++++ Entries shown

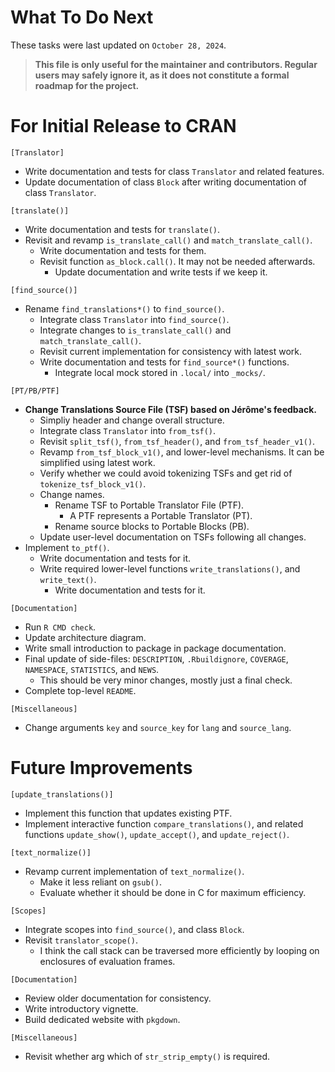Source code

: # What To Do Next

These tasks were last updated on `October 28, 2024`.

> **This file is only useful for the maintainer and contributors.
> Regular users may safely ignore it, as it does not constitute a formal
> roadmap for the project.**

# For Initial Release to CRAN

`[Translator]`
- Write documentation and tests for class `Translator` and related features.
- Update documentation of class `Block` after writing documentation of class
  `Translator`.

`[translate()]`
- Write documentation and tests for `translate()`.
- Revisit and revamp `is_translate_call()` and `match_translate_call()`.
  - Write documentation and tests for them.
  - Revisit function `as_block.call()`. It may not be needed afterwards.
    - Update documentation and write tests if we keep it.

`[find_source()]`
- Rename `find_translations*()` to `find_source()`.
  - Integrate class `Translator` into `find_source()`.
  - Integrate changes to `is_translate_call()` and `match_translate_call()`.
  - Revisit current implementation for consistency with latest work.
  - Write documentation and tests for `find_source*()` functions.
    - Integrate local mock stored in `.local/` into `_mocks/`.

`[PT/PB/PTF]`
- **Change Translations Source File (TSF) based on Jérôme's feedback.**
  - Simpliy header and change overall structure.
  - Integrate class `Translator` into `from_tsf()`.
  - Revisit `split_tsf()`, `from_tsf_header()`, and `from_tsf_header_v1()`.
  - Revamp `from_tsf_block_v1()`, and lower-level mechanisms. It can be
    simplified using latest work.
  - Verify whether we could avoid tokenizing TSFs and get rid of
    `tokenize_tsf_block_v1()`.
  - Change names.
    - Rename TSF to Portable Translator File (PTF).
      - A PTF represents a Portable Translator (PT).
    - Rename source blocks to Portable Blocks (PB).
  - Update user-level documentation on TSFs following all changes.
- Implement `to_ptf()`.
  - Write documentation and tests for it.
  - Write required lower-level functions `write_translations()`, and
    `write_text()`.
    - Write documentation and tests for it.

`[Documentation]`
- Run `R CMD check`.
- Update architecture diagram.
- Write small introduction to package in package documentation.
- Final update of side-files: `DESCRIPTION`, `.Rbuildignore`, `COVERAGE`,
  `NAMESPACE`, `STATISTICS`, and `NEWS`.
  - This should be very minor changes, mostly just a final check.
- Complete top-level `README`.

`[Miscellaneous]`
- Change arguments `key` and `source_key` for `lang` and `source_lang`.

# Future Improvements

`[update_translations()]`
- Implement this function that updates existing PTF.
- Implement interactive function `compare_translations()`, and related
  functions `update_show()`, `update_accept()`, and `update_reject()`.

`[text_normalize()]`
- Revamp current implementation of `text_normalize()`.
  - Make it less reliant on `gsub()`.
  - Evaluate whether it should be done in C for maximum efficiency.

`[Scopes]`
- Integrate scopes into `find_source()`, and class `Block`.
- Revisit `translator_scope()`.
  - I think the call stack can be traversed more efficiently by looping
    on enclosures of evaluation frames.

`[Documentation]`
- Review older documentation for consistency.
- Write introductory vignette.
- Build dedicated website with `pkgdown`.

`[Miscellaneous]`
- Revisit whether arg which of `str_strip_empty()` is required.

++++++++

Bring together all lines in the records where the word "should" is found.

  - This should be very minor changes, mostly just a final check.
  - Evaluate whether it should be done in C for maximum efficiency.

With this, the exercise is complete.